▶ **THE TASK**
Give the lines below again exactly, starting with the line that holds "[369,115,510,126] Sends on" and going on through the line that holds "(412, 896) none -> [44,1492,74,1500] // Docx".

[DATA FOR PROCESSING — start]

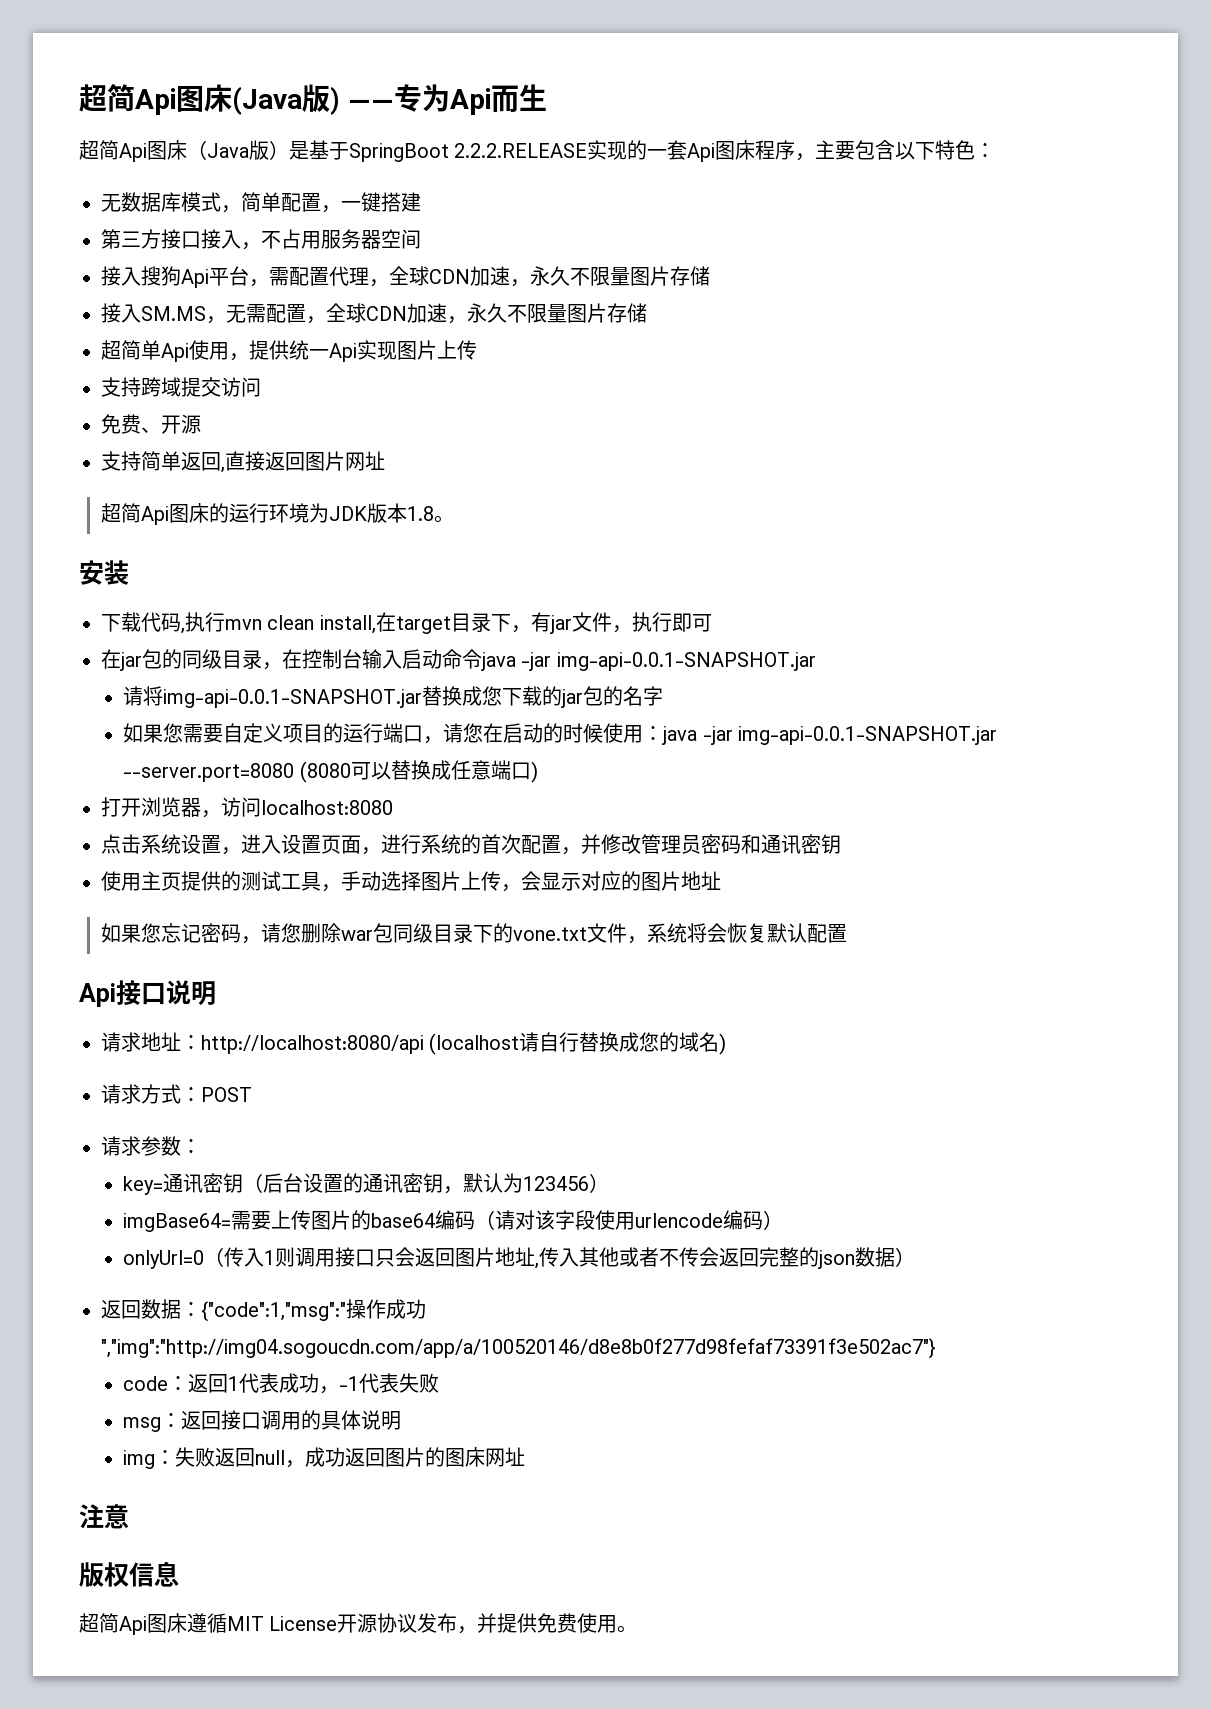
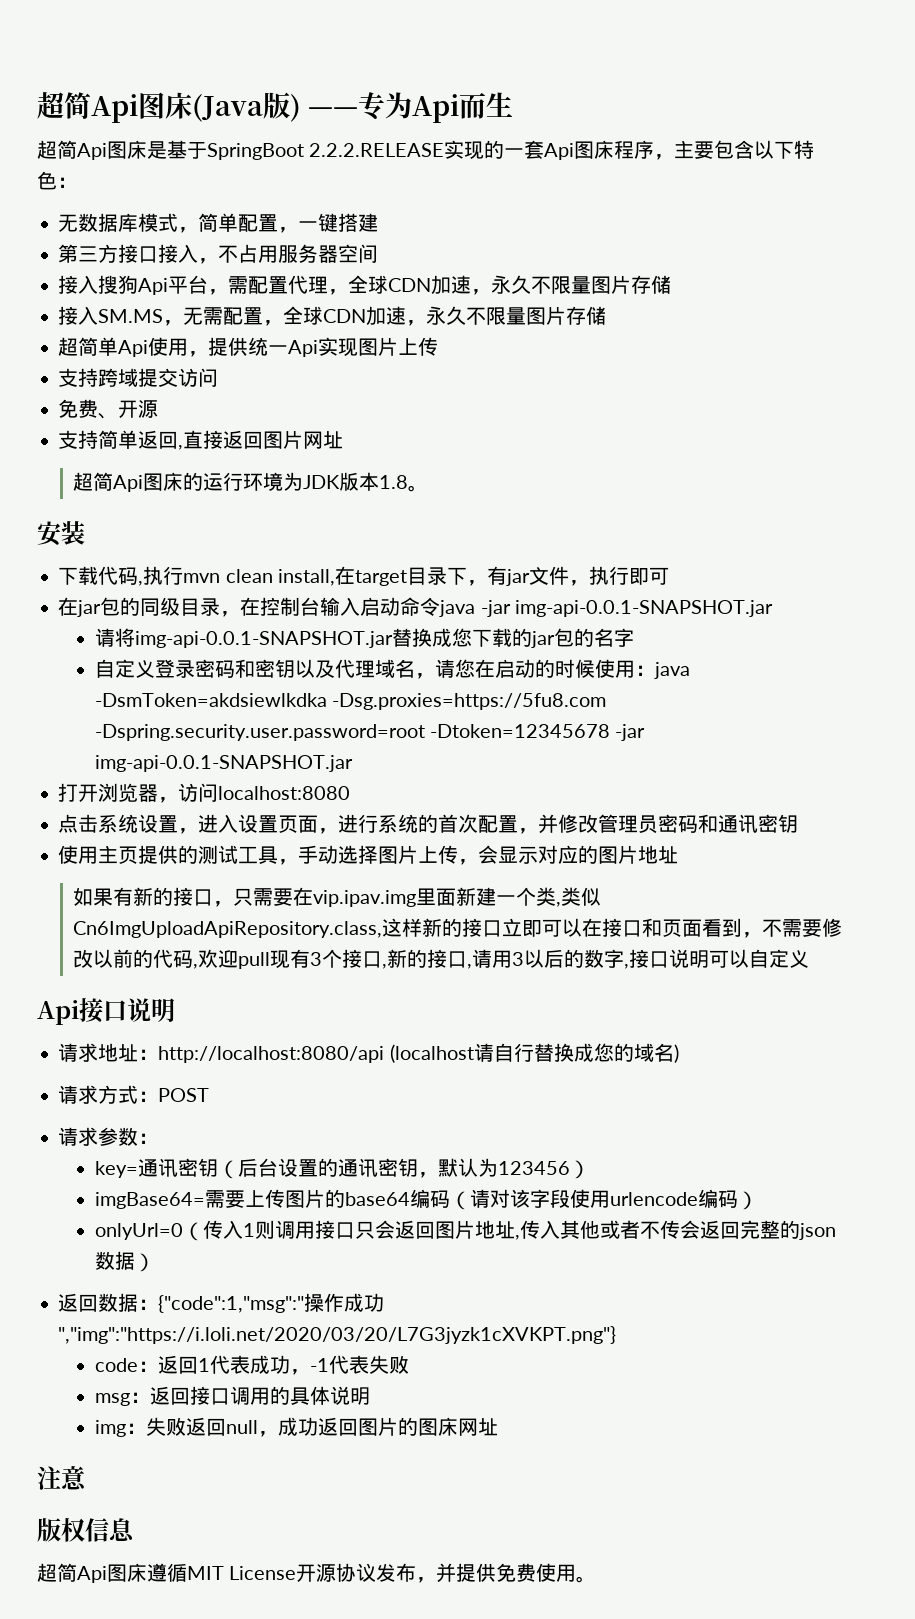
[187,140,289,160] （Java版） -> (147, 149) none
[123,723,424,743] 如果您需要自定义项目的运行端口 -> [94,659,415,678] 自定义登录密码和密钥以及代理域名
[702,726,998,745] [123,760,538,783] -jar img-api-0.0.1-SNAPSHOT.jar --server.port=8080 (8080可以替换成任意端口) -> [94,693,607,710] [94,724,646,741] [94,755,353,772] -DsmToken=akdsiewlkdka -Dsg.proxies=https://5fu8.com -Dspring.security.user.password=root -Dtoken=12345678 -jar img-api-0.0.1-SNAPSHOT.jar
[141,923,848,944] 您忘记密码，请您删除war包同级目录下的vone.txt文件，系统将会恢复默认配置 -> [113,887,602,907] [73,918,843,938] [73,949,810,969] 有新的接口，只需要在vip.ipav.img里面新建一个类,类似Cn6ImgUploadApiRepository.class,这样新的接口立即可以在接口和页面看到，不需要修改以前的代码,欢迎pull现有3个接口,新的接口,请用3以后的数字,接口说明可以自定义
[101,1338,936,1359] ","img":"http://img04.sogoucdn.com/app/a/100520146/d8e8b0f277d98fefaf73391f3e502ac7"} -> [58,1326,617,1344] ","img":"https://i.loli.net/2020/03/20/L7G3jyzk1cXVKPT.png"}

[DATA FOR PROCESSING — finish]
[DATA FOR PROCESSING — start]

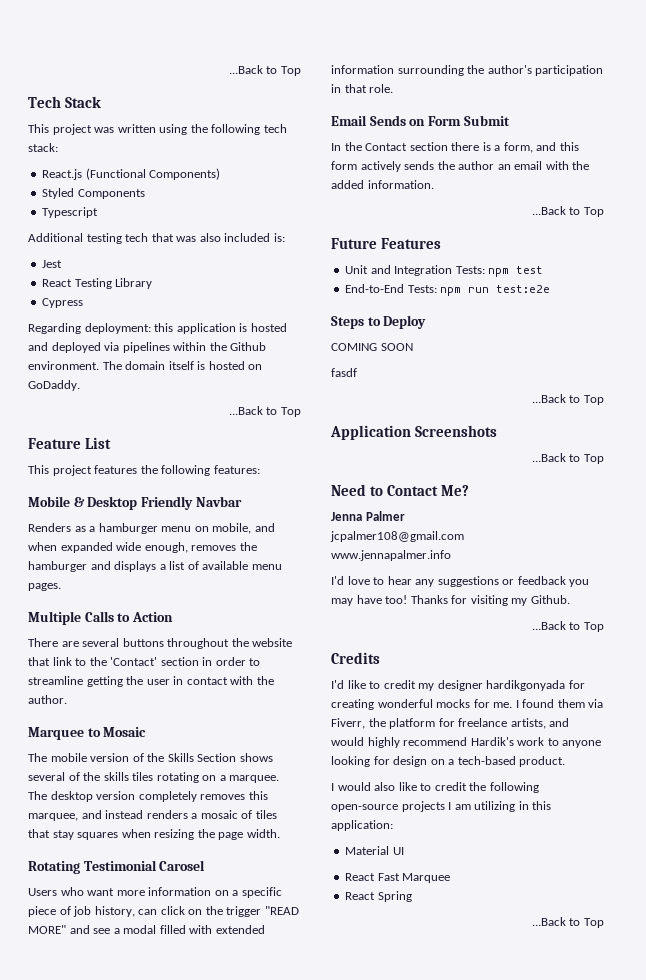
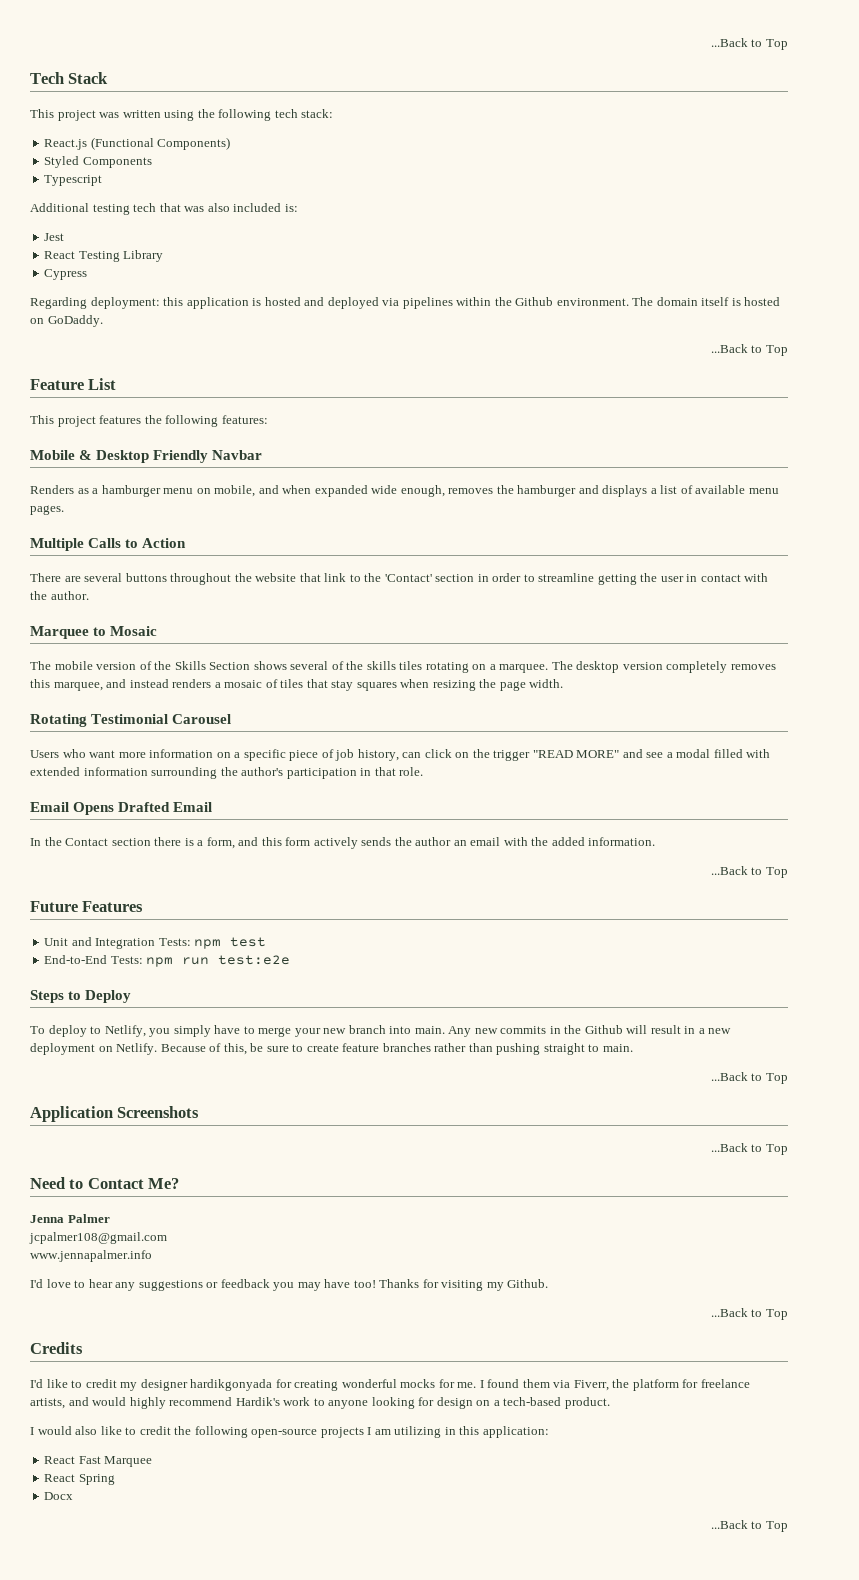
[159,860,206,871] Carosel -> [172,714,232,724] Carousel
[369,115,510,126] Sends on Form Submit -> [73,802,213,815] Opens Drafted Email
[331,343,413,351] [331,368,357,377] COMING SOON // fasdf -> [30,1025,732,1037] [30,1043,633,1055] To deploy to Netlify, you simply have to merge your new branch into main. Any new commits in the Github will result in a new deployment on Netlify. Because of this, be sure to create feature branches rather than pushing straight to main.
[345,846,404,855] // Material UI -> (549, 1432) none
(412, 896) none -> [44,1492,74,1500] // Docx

[DATA FOR PROCESSING — finish]

▶ **TASK ANSWER**
[369,115,510,126] Sends on Form Submit -> [73,802,213,815] Opens Drafted Email
[331,343,413,351] [331,368,357,377] COMING SOON // fasdf -> [30,1025,732,1037] [30,1043,633,1055] To deploy to Netlify, you simply have to merge your new branch into main. Any new commits in the Github will result in a new deployment on Netlify. Because of this, be sure to create feature branches rather than pushing straight to main.
[345,846,404,855] // Material UI -> (549, 1432) none
(412, 896) none -> [44,1492,74,1500] // Docx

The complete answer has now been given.